Guy Geltner

University of Amsterdam, Netherlands (UNIAM)

Guy Geltner is Professor of Medieval History at the University of Amsterdam. Mainly focused on Western Europe in the 13th and 14th centuries, my primary interests lie in the shifting boundaries of social order and disorder and the ways in which individuals, societies, and polities have sought to create, protect, and at times ignore them. Much of my work is based on records excavated from Italian city-state archives, which means that many of the questions I deal with concern an urban context. Both before and after the publication of my first book, The Medieval Prison: A Social History (2008), I have had a strong interest in the history, anthropology, and sociology of punishment, which led me to challenge some prevalent distinctions between modern and pre-modern practices.

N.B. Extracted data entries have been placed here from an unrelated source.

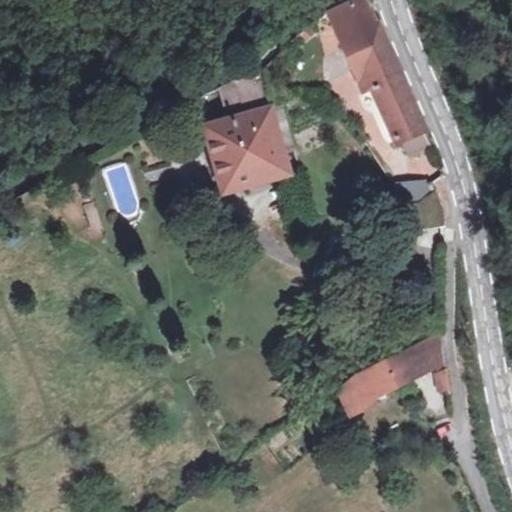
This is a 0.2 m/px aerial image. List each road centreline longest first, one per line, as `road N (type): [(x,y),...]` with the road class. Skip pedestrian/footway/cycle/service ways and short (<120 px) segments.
road 1 (tertiary): [(511,445),(465,181),(392,0)]
road 2 (track): [(493,511),(473,464),(450,355),(465,181)]
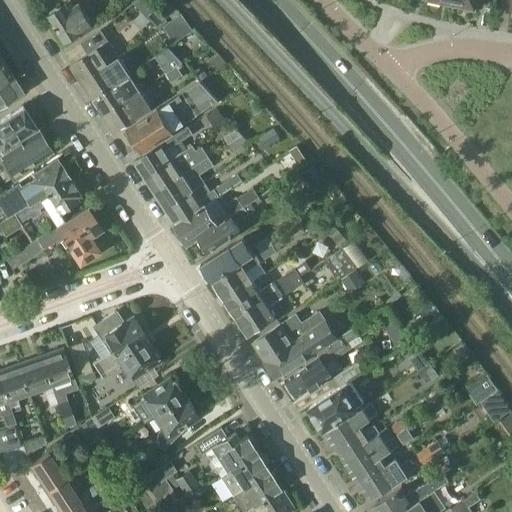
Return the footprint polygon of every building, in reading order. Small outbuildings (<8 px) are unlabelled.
[(140,0),(136,4),(145,13),(152,6),(146,0),(140,0)] [(452,0),(452,2),(463,4),(462,7),(475,10),(475,7),(477,7),(478,0),(452,0)] [(47,15),(64,42),(83,30),(85,34),(95,27),(79,3),(69,9),(65,3),(47,15)] [(193,29),(185,17),(182,13),(173,19),(185,35),(193,29)] [(83,81),(120,56),(102,29),(81,43),(88,54),(72,64),(83,81)] [(120,56),(83,81),(94,97),(131,73),(120,56)] [(166,72),(176,66),(170,57),(161,64),(166,72)] [(0,81),(12,74),(2,59),(0,59),(0,81)] [(182,74),(176,66),(166,72),(172,81),(182,74)] [(205,71),(198,75),(202,80),(208,76),(205,71)] [(131,73),(94,97),(104,113),(141,89),(131,73)] [(0,106),(23,91),(12,74),(0,81),(0,106)] [(220,100),(202,81),(128,128),(129,129),(125,131),(133,144),(137,142),(142,150),(220,100)] [(141,89),(104,113),(116,131),(153,107),(141,89)] [(0,150),(1,150),(2,152),(37,130),(22,107),(0,121),(0,150)] [(217,108),(206,115),(217,129),(229,121),(217,108)] [(135,160),(145,176),(182,152),(177,144),(193,133),(189,126),(135,160)] [(223,136),(228,144),(242,135),(236,128),(223,136)] [(37,130),(2,152),(0,153),(0,173),(6,183),(52,153),(38,131),(37,130)] [(242,135),(228,144),(233,151),(249,141),(242,135)] [(155,191),(209,156),(202,145),(196,149),(193,145),(182,152),(145,176),(155,191)] [(309,163),(297,145),(291,150),(299,162),(302,160),(305,165),(309,163)] [(209,156),(155,191),(165,206),(194,188),(205,181),(200,174),(214,164),(209,156)] [(19,183),(0,195),(0,204),(7,216),(6,216),(7,218),(69,178),(68,176),(70,174),(65,168),(63,168),(61,166),(57,159),(52,162),(35,173),(37,176),(21,187),(19,183)] [(325,179),(315,164),(308,169),(317,184),(325,179)] [(239,172),(243,179),(250,175),(245,168),(239,172)] [(206,204),(221,194),(243,180),(238,173),(211,190),(205,181),(194,188),(165,206),(176,223),(206,203),(206,204)] [(5,219),(0,222),(0,224),(6,234),(23,224),(22,221),(30,216),(32,217),(39,213),(39,210),(40,209),(39,208),(44,205),(50,213),(56,224),(66,217),(62,210),(81,198),(77,191),(76,189),(77,186),(73,180),(70,180),(69,178),(7,218),(5,219)] [(206,203),(176,223),(190,243),(200,237),(244,208),(237,196),(227,203),(221,194),(206,204),(206,203)] [(261,197),(244,208),(200,237),(209,251),(242,230),(237,223),(265,204),(261,197)] [(87,206),(38,238),(43,247),(62,235),(70,248),(71,248),(80,261),(98,250),(89,236),(101,228),(87,206)] [(354,227),(349,231),(354,238),(359,234),(354,227)] [(260,252),(272,244),(276,241),(271,233),(255,244),(260,252)] [(278,241),(273,245),(277,251),(282,248),(278,241)] [(272,244),(260,252),(265,259),(277,251),(273,245),(272,244)] [(204,264),(215,281),(256,255),(252,249),(239,257),(232,246),(204,264)] [(348,274),(358,267),(358,266),(344,247),(335,253),(348,274)] [(15,266),(29,257),(23,248),(9,257),(15,266)] [(262,263),(256,255),(215,281),(226,298),(253,280),(266,272),(261,263),(262,263)] [(282,286),(300,275),(300,276),(311,268),(306,260),(278,279),(282,286)] [(356,269),(341,279),(350,291),(365,281),(360,274),(356,269)] [(305,282),(300,276),(300,275),(282,286),(287,293),(305,282)] [(260,290),(253,280),(226,298),(237,315),(278,289),(274,282),(260,290)] [(277,316),(269,305),(283,296),(278,289),(237,315),(249,334),(277,316)] [(296,314),(254,341),(265,359),(275,375),(277,378),(284,373),(338,337),(320,309),(312,315),(302,321),(296,314)] [(97,368),(144,338),(148,335),(133,314),(124,320),(117,310),(92,326),(109,351),(92,362),(97,368)] [(422,314),(402,325),(414,340),(432,327),(429,323),(422,314)] [(367,318),(355,326),(360,335),(361,336),(373,327),(368,318),(367,318)] [(355,326),(344,333),(349,342),(360,335),(355,326)] [(399,348),(412,340),(405,329),(392,338),(399,348)] [(338,337),(284,373),(287,377),(286,377),(291,384),(290,387),(293,392),(297,393),(298,396),(311,388),(312,390),(321,384),(320,382),(342,368),(335,357),(352,346),(349,342),(344,333),(338,337)] [(144,338),(97,368),(102,376),(121,364),(129,377),(162,355),(148,335),(144,338)] [(410,358),(417,369),(430,362),(415,341),(404,350),(404,353),(407,357),(410,358)] [(51,355),(41,359),(57,402),(66,428),(77,424),(68,398),(66,392),(77,388),(64,351),(61,352),(60,349),(50,353),(51,355)] [(31,360),(19,364),(29,392),(43,387),(49,405),(57,402),(41,359),(32,362),(31,360)] [(334,377),(341,386),(350,380),(350,381),(365,370),(358,361),(334,377)] [(439,375),(430,362),(417,369),(427,383),(439,375)] [(29,392),(19,364),(6,368),(7,371),(0,373),(0,379),(8,403),(11,411),(20,408),(16,397),(17,397),(29,392)] [(498,388),(487,374),(477,381),(488,395),(498,388)] [(5,426),(0,427),(0,449),(1,452),(23,444),(22,442),(11,411),(8,403),(0,379),(0,414),(1,414),(5,426)] [(152,417),(154,416),(153,415),(185,395),(177,383),(175,385),(171,379),(164,384),(163,382),(150,390),(151,392),(140,399),(152,417)] [(350,380),(341,386),(310,406),(324,428),(364,401),(350,381),(350,380)] [(153,415),(154,416),(161,427),(161,428),(159,430),(158,432),(157,435),(157,438),(157,440),(157,442),(159,445),(161,447),(163,449),(183,430),(181,427),(198,415),(185,395),(153,415)] [(326,430),(337,448),(364,431),(359,424),(377,412),(370,402),(326,430)] [(90,416),(97,427),(114,416),(107,405),(90,416)] [(511,412),(499,421),(511,438),(511,412)] [(397,433),(407,426),(402,419),(392,425),(397,433)] [(414,437),(407,426),(397,433),(404,443),(414,437)] [(221,477),(231,468),(257,452),(246,435),(240,440),(235,431),(227,436),(221,427),(195,444),(202,455),(205,453),(220,477),(221,477)] [(369,439),(364,431),(337,448),(347,465),(392,436),(387,427),(369,439)] [(392,436),(347,465),(358,481),(385,464),(381,458),(399,446),(392,436)] [(33,438),(22,442),(23,444),(26,454),(36,448),(33,438)] [(438,439),(417,453),(425,465),(446,451),(438,439)] [(114,449),(103,456),(107,463),(109,466),(120,459),(118,456),(114,449)] [(46,489),(65,477),(61,472),(47,451),(29,463),(46,489)] [(232,494),(269,470),(257,452),(231,468),(221,477),(232,494)] [(385,465),(385,464),(358,481),(369,499),(413,471),(407,461),(400,465),(395,458),(385,465)] [(141,477),(148,487),(170,472),(171,474),(176,471),(169,459),(141,477)] [(280,487),(269,470),(232,494),(243,511),(248,508),(280,487)] [(148,487),(158,502),(166,500),(176,502),(174,498),(177,496),(165,478),(171,474),(170,472),(148,487)] [(374,505),(378,511),(399,511),(435,490),(450,481),(445,473),(430,483),(429,481),(424,484),(407,495),(402,487),(374,505)] [(78,498),(65,478),(65,477),(46,489),(61,511),(64,511),(81,502),(81,503),(109,485),(105,477),(82,492),(84,494),(78,498)] [(133,498),(145,490),(146,490),(142,483),(128,491),(133,498)] [(281,511),(292,505),(280,487),(248,508),(250,511),(281,511)] [(438,511),(447,506),(435,490),(399,511),(438,511)] [(477,491),(450,508),(452,511),(474,511),(471,506),(482,499),(477,491)] [(179,508),(176,502),(166,500),(158,502),(161,506),(165,511),(184,511),(181,507),(179,508)] [(110,511),(109,510),(105,511),(87,511),(81,503),(81,502),(64,511),(110,511)]
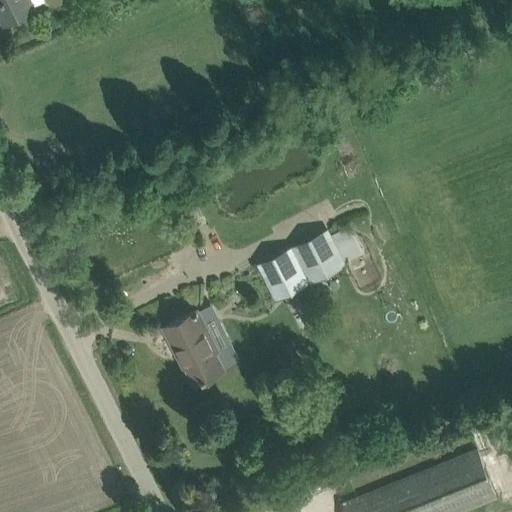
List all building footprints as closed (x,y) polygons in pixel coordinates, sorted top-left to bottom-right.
[(0,0),(0,13),(4,22),(34,7),(30,0),(0,0)] [(346,263),(344,260),(360,252),(345,225),(331,233),(327,226),(256,262),(275,299),(346,263)] [(197,308),(164,325),(178,353),(183,351),(187,361),(185,362),(195,381),(223,366),(209,338),(211,337),(197,308)] [(343,511),(456,511),(497,496),(477,447),(339,502),(343,511)] [(276,511),(273,503),(248,511),(276,511)]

My most recent exploration in this field concerns the original creation of female wards in pre-modern prisons, and what that can tell us about the relations between gender, deviance, and punishment. My second monograph, The Making of Medieval Antifraternalism: Polemic, Violence, Deviance, and Remembrance (2012), is a study of opposition to the medieval mendicant orders and its role in mendicant memory. It explores resistance to friars in literature, church doctrine, civic law, and social action, and questions the traditional parallels drawn between the brethren's negative reception and other forms of coeval and later anticlericalism. Two further interests I am pursuing are the history of pre-modern public health, especially urban preventative measures, and the history of corruption in both civic and ecclesiastical milieus. Both topics are new to me as research fields, but I have begun publishing on the former, while the latter topic will be developed in the context of an FP7 project on anti-corruption funded by the European Commission.